Film Review: Oh Boy

The subtitle of this film should really read 'man in Berlin eventually succeeds in buying a coffee' for this journey towards caffeinated bliss is really the only coherent theme that holds this film together. We meet the protagonist in what appears to be a transitioning chapter of his life that involves a lot of sitting around, smoking cigarettes and aimlessly wondering from appointment to appointment. He possesses that common 20-something predicament known as a lack of purpose: he's spent two years in Berlin 'thinking about things' whilst his super successful father is under the impression that he's been studying hard at law school. 

His lifestyle may be every young bohemian's dream, and there is something deliciously edgy about watching him  flit in and out of film sets, weird interpretive dance shows and bars with interesting drunk old men, but it sure does get tiresome after a while.

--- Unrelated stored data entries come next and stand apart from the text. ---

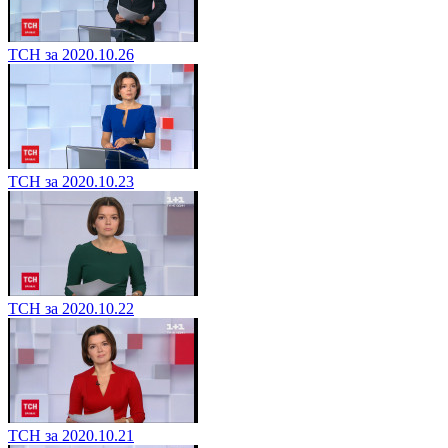
ТСН за 2020.10.26
ТСН за 2020.10.23
ТСН за 2020.10.22
ТСН за 2020.10.21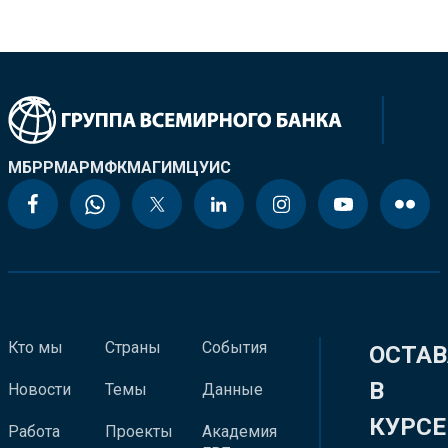
МБРР
МАР
МФК
МАГИ
МЦУИС
Кто мы
Страны
События
ОСТАВ
В
Новости
Темы
Данные
КУРСЕ
Работа
Проекты
Академия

We can only hope that the death of the old man at the end of the film forces him to recognise life's fragility and fleetingness enough that he gets of his arse and at the very least finds a job. One could assume that the last shot of him finally sipping a cup of coffee is a metaphor for consolidation and new found direction...but then again, this is Germany, so maybe not. 

Like most German Arthaus films, this piece is clearly not about a gripping storyline but rather snippets of still observations shot in sumptuous black and white and accompanied by a jazzy soundtrack. It's worth it for the cinematography and the incredibly dry sense of humour, just don't expect the story or the purpose of the film to be any clearer after watching it.